Kuala Lumpur is known for its affordable luxury. There are many good-value options for different budgets that allow you to stay in a room with an awesome view or a rooftop pool, giving you every reason to make your visit to Kuala Lumpur extraordinary. We stayed at Expressionz Suites. In my opinion, this hotel has the best view over the cityscape, with all the landmarks aligned together in the panorama. To be honest, we didn't really enjoy either the room or the service at the hotel, as it had some flaws, but the rooftop pool and the view from there made up for it.


We ended the day by watching the sunset from the pool, getting some rest before the long day ahead.


Thean Hou Temple in Kuala Lumpur

Thean Hou Temple in Kuala Lumpur

This Buddhist temple is dedicated to Thean Hou, a patron goddess who watches over the fishermen. Many locals come here to worship Guan Yin, the Goddess of Mercy. Other than being a spiritual place, Thean Hou is known for its beautiful Chinese traditional architecture and as a fantastic lookout point over Kuala Lumpur.


Thean Hou Temple in Kuala Lumpur

If you enjoy visiting temples and sacred places, you'll surely enjoy a visit to Thean Hou, as in our opinion, this is the most decorative temple in Kuala Lumpur. We spent about an hour walking around the temple, observing people praying and performing rituals, and at the end, watching a dragon dance show, performed during the Lunar New Year.
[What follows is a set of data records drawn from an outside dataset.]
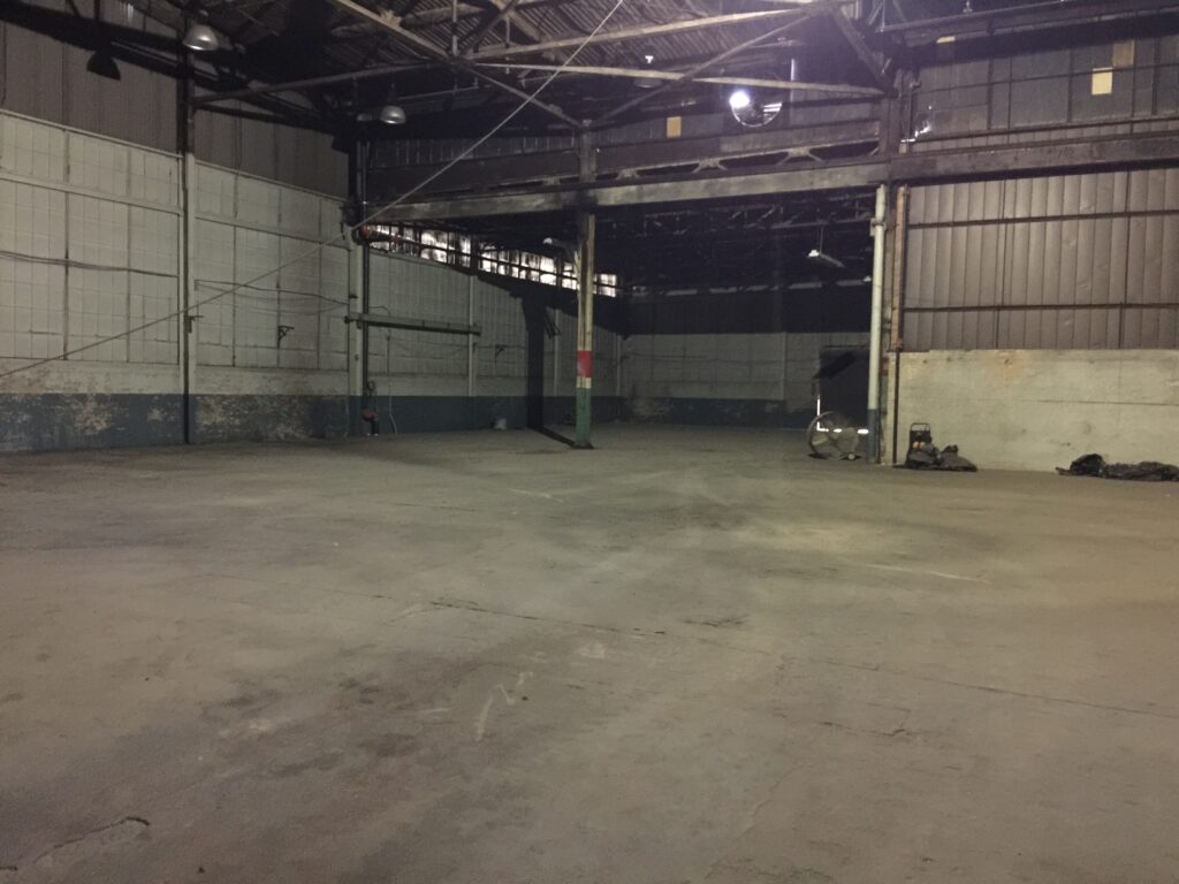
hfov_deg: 61.7
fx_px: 988
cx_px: 590
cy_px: 442
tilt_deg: -3.6
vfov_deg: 48.2
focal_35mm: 29
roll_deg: -2.5
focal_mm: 4.15
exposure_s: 1/4
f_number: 2.2
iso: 250
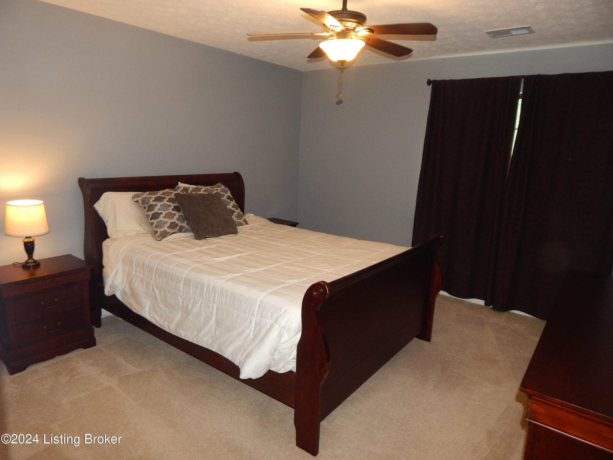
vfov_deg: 61.1
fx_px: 390
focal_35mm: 22
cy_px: 230
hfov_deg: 76.4
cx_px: 306
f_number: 3
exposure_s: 1/30
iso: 200
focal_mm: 4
The narrow backstreets of Kwai Chai Hong, full of fun murals, art shops, and interesting bars

Chinatown of Kuala Lumpur

Petaling Street is known as the Chinatown of Kuala Lumpur. This long street is full of street vendors trying to sell designer clothes for pennies. Although many tourists enjoy walking around and bargaining prices for fake goods with the sellers, this was the least interesting place we visited in Kuala Lumpur.


Kwai Chai Hong

Way more fun was exploring the narrow backstreets of Kwai Chai Hong, full of fun murals, art shops, and interesting bars. This alley is quite small, but it's worth visiting Chinatown just to check out this place. Another reason to visit Chinatown is the local restaurants. We came to try out some authentic Hong Kong-style cuisine right on Petaling Street.




Sri Mahamariamman Temple

The Sri Mahamariamman temple is the oldest Hindu temple in Kuala Lumpur and the oldest functioning Hindu temple in Malaysia. The temple is just a few blocks away from Chinatown, so it's worth stopping by if you're already here. Built in the South Indian style, the temple's most outstanding feature is the impressive 30 m high pyramid-shaped gate tower, decorated with depictions of Hindu gods. This temple is impossible to miss, as you can see this beautiful tower right from the street. Entrance is free. The only thing required is taking off your shoes and having a proper outfit covering your shoulders and knees - typical of other Hindu temples.



Kuala Lumpur Tower

Another great thing to do in Kuala Lumpur is to get high and see the cityscape from this unique bird's eye perspective. Many people choose to visit the viewing platform in the Petronas Twin Towers, but this viewpoint has one problem - it's not possible to see the Petronas Towers if you're on them. I can't imagine observing the Kuala Lumpur cityscape without the Twin Towers in my line of sight. The KL Tower is 421 meters high, and you can comfortably walk around, watching a 360-degree panorama of Kuala Lumpur. Visiting the viewing platform in the KL Tower is also twice as cheap as the one in the Petronas Towers.



KL Forest Eco Park

The KL Forest Eco Park is one of the oldest permanent forest reserves in Malaysia. It is the only remaining rainforest in the heart of Kuala Lumpur, with several hiking trails and a forest canopy walkway. The KL Forest Eco Park is often overlooked by visitors to Kuala Lumpur, but for outdoor enthusiasts like ourselves, walking on hanging bridges in the jungle in the center of the Malaysian capital was a true highlight of our visit, and you also shouldn't miss it during your stay in Kuala Lumpur.